Mandy makes her home in Helena, where she works in the Indian Education Division of the Office of Public Instruction. She says that juxtaposing family, work, and poetry has been a particularly sensitive task this past year, and that lately, when she has set aside a time to write, what has come out has mostly felt stilted. Still, she is shrewd enough not to force it. Seemingly workable phrases will drift into her mind at the most awkward times, like when she is sitting in the car or entering a business meeting. Patiently, she accepts each and every snippet as a signal of fortuity.


“I wish that I were more disciplined, or that I could make it a regular process. For me it’s never been the expectation that I could write poetry daily or do it a few times a week, but it is something always more sporadic. I can’t predict the conditions for inspiration.”


What makes Smoker Broaddus’ work so engaging is that she so eloquently transfers into words the grace and ease and openness of her heart.


“Poetry is definitely vulnerability,” says Broaddus. “Poet Greg Pape once said to me before a reading (as encouragement) that I should go back to the moment that I wrote the poem and when it emerged, and said that that would allow me to feel that poem again. I still cry over a poem, even ones that I’ve read a thousand times. Poetry is the essence and spirit of being opened up and raw.”
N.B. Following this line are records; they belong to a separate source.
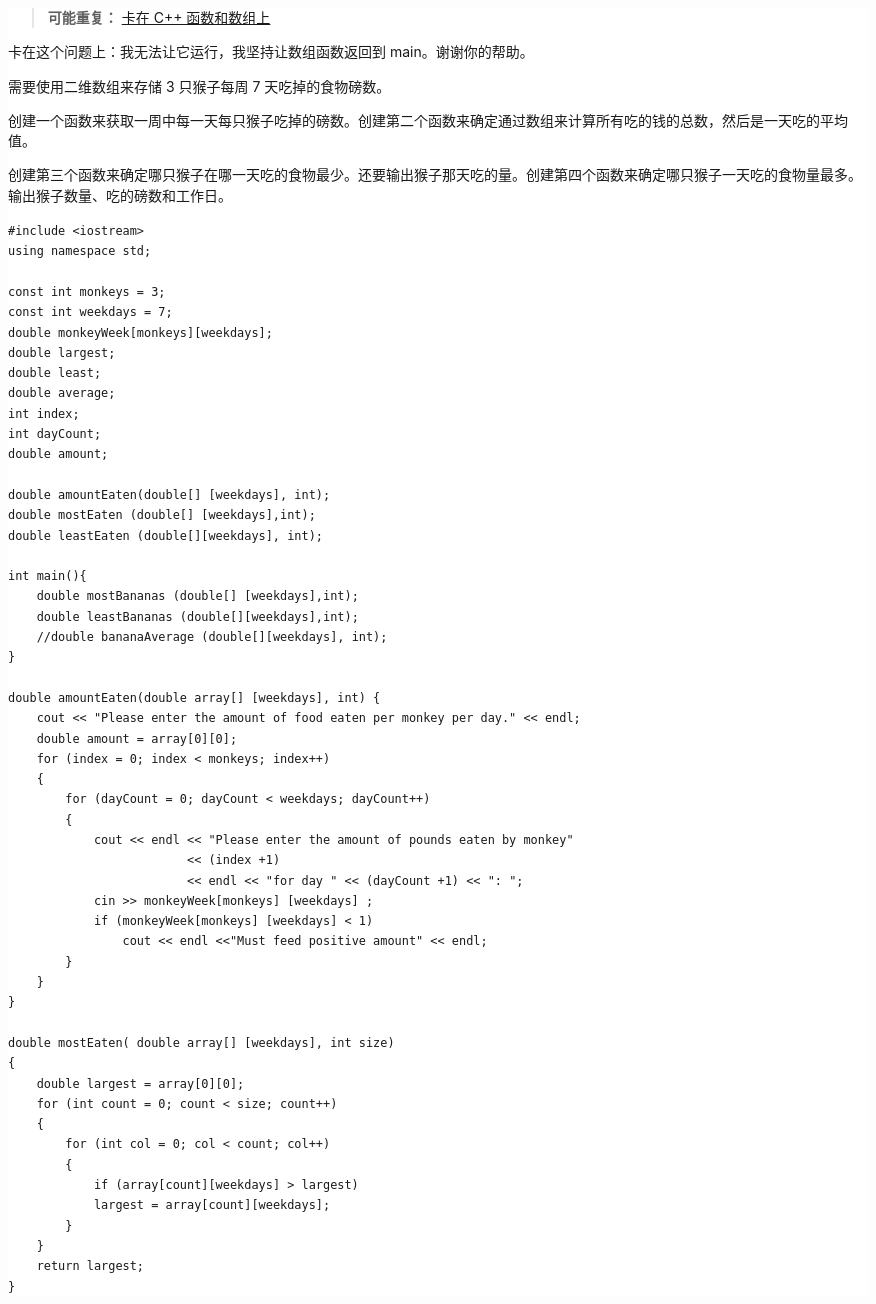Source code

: > **可能重复：**
> [卡在 C++ 函数和数组上](https://stackoverflow.com/questions/13280921/stuck-on-c-functions-and-arrays)

卡在这个问题上：我无法让它运行，我坚持让数组函数返回到 main。谢谢你的帮助。

需要使用二维数组来存储 3 只猴子每周 7 天吃掉的食物磅数。

创建一个函数来获取一周中每一天每只猴子吃掉的磅数。创建第二个函数来确定通过数组来计算所有吃的钱的总数，然后是一天吃的平均值。

创建第三个函数来确定哪只猴子在哪一天吃的食物最少。还要输出猴子那天吃的量。创建第四个函数来确定哪只猴子一天吃的食物量最多。输出猴子数量、吃的磅数和工作日。

```
#include <iostream>
using namespace std;

const int monkeys = 3;
const int weekdays = 7;
double monkeyWeek[monkeys][weekdays];
double largest;
double least;
double average;
int index;
int dayCount;
double amount;

double amountEaten(double[] [weekdays], int);
double mostEaten (double[] [weekdays],int);
double leastEaten (double[][weekdays], int);

int main(){
    double mostBananas (double[] [weekdays],int);
    double leastBananas (double[][weekdays],int);
    //double bananaAverage (double[][weekdays], int);
}

double amountEaten(double array[] [weekdays], int) {
    cout << "Please enter the amount of food eaten per monkey per day." << endl;
    double amount = array[0][0];
    for (index = 0; index < monkeys; index++)
    {
        for (dayCount = 0; dayCount < weekdays; dayCount++)
        {
            cout << endl << "Please enter the amount of pounds eaten by monkey" 
                         << (index +1)
                         << endl << "for day " << (dayCount +1) << ": ";
            cin >> monkeyWeek[monkeys] [weekdays] ;
            if (monkeyWeek[monkeys] [weekdays] < 1)
                cout << endl <<"Must feed positive amount" << endl;
        }
    }
}

double mostEaten( double array[] [weekdays], int size)
{
    double largest = array[0][0];
    for (int count = 0; count < size; count++)
    {
        for (int col = 0; col < count; col++)
        {
            if (array[count][weekdays] > largest)
            largest = array[count][weekdays];
        }
    }
    return largest;
}

```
Self-Perspective of Poetry


While her poems are universally relatable and punctuated by profound moments of personal transformation, Smoker Broaddus says that certain audiences handle and respond to her work with a unique respect.


“Maybe 15 years ago, I gave a reading at the Blackfeet Community College in Browning. It was probably the first time that I had read to an all-Native audience, college students in the library. There were maybe 20 students, from ages 18 to 50 years old. People found connections, much like what James Welch did for me – to provide a light at the end of the tunnel.”

Indeed, she is keenly aware of the responsibility of the Poet Laureate of bringing new associations into the world, verbally, intellectually, and even socially.


“I want young people especially to find that connection to different voices, different styles, different writers, different places. To find something that speaks for them. A voice that might resonate. A place that might be familiar. That’s the most special thing that I’ve learned about poetry, that you could tell it from whatever perspective and vantage point that you want.”